The journal wound up retracting six of the papers from the author, Naoki Mori of the University of the Ryukyus in Japan. ...
Dr. Fang became curious how far the rot extended. To find out, he teamed up with a fellow editor at the journal, Dr. Arturo Casadevall of the Albert Einstein College of Medicine in New York. And before long they reached a troubling conclusion: not only that retractions were rising at an alarming rate, but that retractions were just a manifestation of a much more profound problem — “a symptom of a dysfunctional scientific climate,” as Dr. Fang put it.
Dr. Casadevall, now editor in chief of the journal mBio, said he feared that science had turned into a winner-take-all game with perverse incentives that lead scientists to cut corners and, in some cases, commit acts of misconduct.

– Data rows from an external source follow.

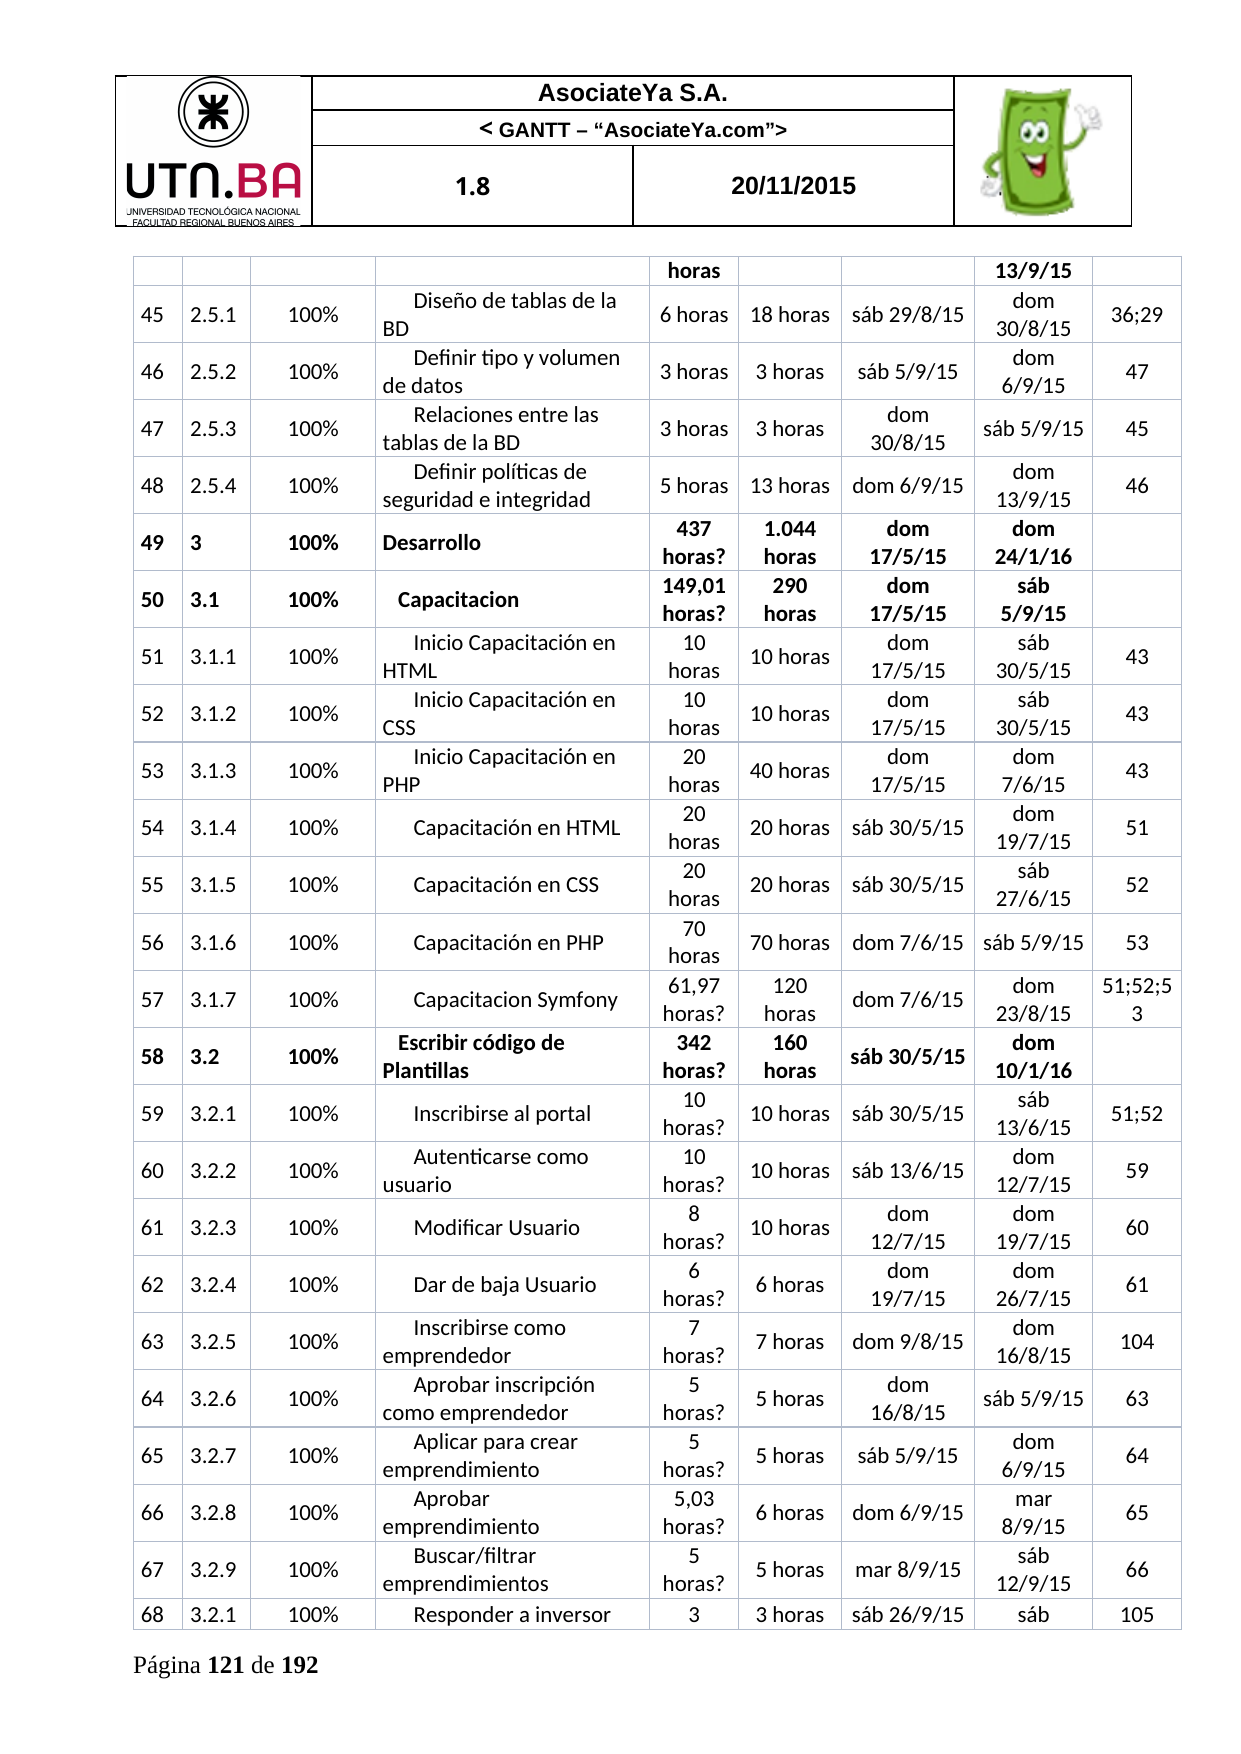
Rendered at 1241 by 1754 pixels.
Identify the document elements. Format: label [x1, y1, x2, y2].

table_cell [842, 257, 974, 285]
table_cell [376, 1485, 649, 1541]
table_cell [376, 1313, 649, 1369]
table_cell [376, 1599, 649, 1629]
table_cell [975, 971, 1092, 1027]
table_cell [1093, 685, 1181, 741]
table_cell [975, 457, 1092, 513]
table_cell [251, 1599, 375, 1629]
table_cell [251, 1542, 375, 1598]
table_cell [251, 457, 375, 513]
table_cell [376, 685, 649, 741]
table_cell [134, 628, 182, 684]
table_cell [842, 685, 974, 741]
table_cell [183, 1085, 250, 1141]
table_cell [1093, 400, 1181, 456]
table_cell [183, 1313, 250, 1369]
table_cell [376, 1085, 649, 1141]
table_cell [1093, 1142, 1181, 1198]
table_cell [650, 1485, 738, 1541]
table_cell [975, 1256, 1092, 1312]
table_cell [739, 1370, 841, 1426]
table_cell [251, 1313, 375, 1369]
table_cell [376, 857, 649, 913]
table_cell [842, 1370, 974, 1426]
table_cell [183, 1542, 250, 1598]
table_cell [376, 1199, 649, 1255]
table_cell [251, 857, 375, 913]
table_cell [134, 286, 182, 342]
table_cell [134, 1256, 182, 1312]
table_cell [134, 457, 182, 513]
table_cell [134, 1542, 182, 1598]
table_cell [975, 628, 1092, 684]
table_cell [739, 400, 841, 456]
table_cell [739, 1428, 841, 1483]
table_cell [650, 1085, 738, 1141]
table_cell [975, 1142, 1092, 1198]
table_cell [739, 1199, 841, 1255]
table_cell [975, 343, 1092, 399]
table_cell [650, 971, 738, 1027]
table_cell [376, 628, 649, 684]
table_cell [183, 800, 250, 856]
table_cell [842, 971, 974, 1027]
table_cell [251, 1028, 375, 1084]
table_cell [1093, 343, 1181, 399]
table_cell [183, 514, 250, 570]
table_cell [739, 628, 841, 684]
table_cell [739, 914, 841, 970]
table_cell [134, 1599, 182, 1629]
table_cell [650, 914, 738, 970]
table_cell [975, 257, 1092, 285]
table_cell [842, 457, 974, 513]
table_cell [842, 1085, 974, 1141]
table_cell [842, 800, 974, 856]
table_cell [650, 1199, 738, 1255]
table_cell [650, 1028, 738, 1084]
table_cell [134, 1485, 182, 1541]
picture [968, 81, 1110, 221]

“This is a tremendous threat,” he said.
The thing about science that so many fail to understand (other than the whole thing) is that it is, as opposed to political dogma and by definition, self-correcting. That's how this sort of stuff is discovered, and expunged. Still, as standards of truth and honesty seem to be eroding steadily and irreversibly, it's worrisome. (Yes, the quoted paragraph refers to a Japanese researcher, but the article identifies the trend across the board; and, by its measure, the greatest number of retractions come from The New England Journal of Medicine, of all places.)